About this task: Every entry, start to finish, should be printed verbatim without pictures.

Exercise inputs:
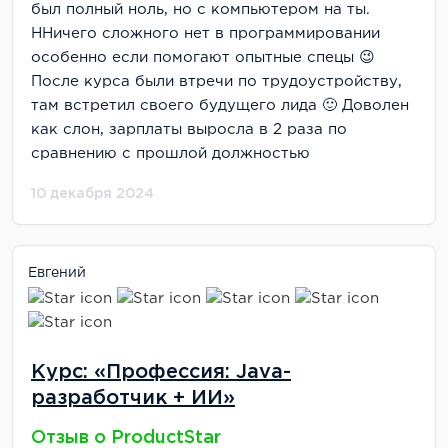
был полный ноль, но с компьютером на ты.
ННичего сложного нет в программировании
особенно если помогают опытные спецы 😉
После курса были втречи по трудоустройству,
там встретил своего будущего лида 🙂 Доволен
как слон, зарплаты выросла в 2 раза по
сравнению с прошлой должностью
10 декабря 2024
Евгений
Курс: «Профессия: Java-
разработчик + ИИ»
Отзыв о ProductStar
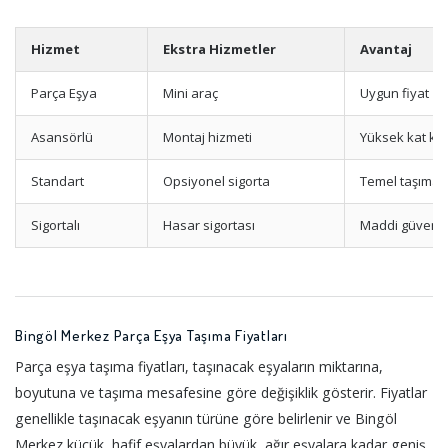
Hizmet
Ekstra Hizmetler
Avantaj
Parça Eşya
Mini araç
Uygun fiyat
Asansörlü
Montaj hizmeti
Yüksek kat kol
Standart
Opsiyonel sigorta
Temel taşıma 
Sigortalı
Hasar sigortası
Maddi güvenc
Bingöl Merkez Parça Eşya Taşıma Fiyatları
Parça eşya taşıma fiyatları, taşınacak eşyaların miktarına,
boyutuna ve taşıma mesafesine göre değişiklik gösterir. Fiyatlar
genellikle taşınacak eşyanın türüne göre belirlenir ve Bingöl
Merkez küçük, hafif eşyalardan büyük, ağır eşyalara kadar geniş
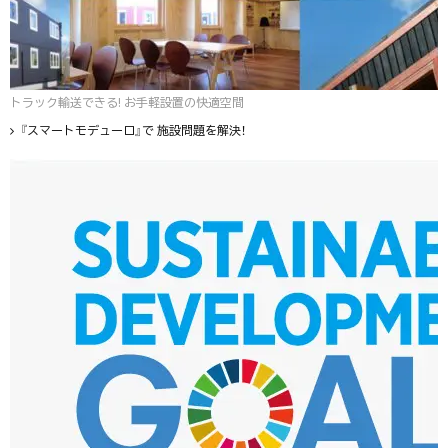
トラック輸送できる! お手軽設置の快適空間
『スマートモデューロ』で 施設問題を解決！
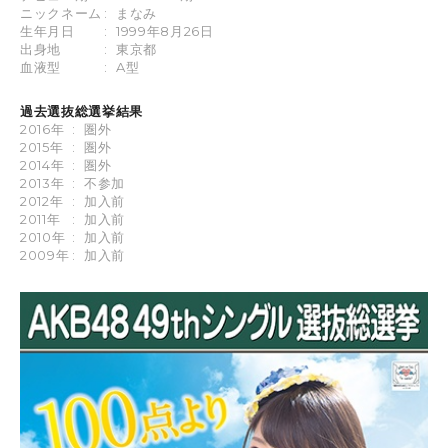
ニックネーム
:
まなみ
生年月日
:
1999年8月26日
出身地
:
東京都
血液型
:
A型
過去選抜総選挙結果
2016年
:
圏外
2015年
:
圏外
2014年
:
圏外
2013年
:
不参加
2012年
:
加入前
2011年
:
加入前
2010年
:
加入前
2009年
:
加入前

Final answer:
был полный ноль, но с компьютером на ты.
ННичего сложного нет в программировании
особенно если помогают опытные спецы 😉
После курса были втречи по трудоустройству,
там встретил своего будущего лида 🙂 Доволен
как слон, зарплаты выросла в 2 раза по
сравнению с прошлой должностью
10 декабря 2024
Евгений
Курс: «Профессия: Java-
разработчик + ИИ»
Отзыв о ProductStar
Hizmet
Ekstra Hizmetler
Avantaj
Parça Eşya
Mini araç
Uygun fiyat
Asansörlü
Montaj hizmeti
Yüksek kat kol
Standart
Opsiyonel sigorta
Temel taşıma 
Sigortalı
Hasar sigortası
Maddi güvenc
Bingöl Merkez Parça Eşya Taşıma Fiyatları
Parça eşya taşıma fiyatları, taşınacak eşyaların miktarına,
boyutuna ve taşıma mesafesine göre değişiklik gösterir. Fiyatlar
genellikle taşınacak eşyanın türüne göre belirlenir ve Bingöl
Merkez küçük, hafif eşyalardan büyük, ağır eşyalara kadar geniş
トラック輸送できる! お手軽設置の快適空間
『スマートモデューロ』で 施設問題を解決！
ニックネーム
:
まなみ
生年月日
:
1999年8月26日
出身地
:
東京都
血液型
:
A型
過去選抜総選挙結果
2016年
:
圏外
2015年
:
圏外
2014年
:
圏外
2013年
:
不参加
2012年
:
加入前
2011年
:
加入前
2010年
:
加入前
2009年
:
加入前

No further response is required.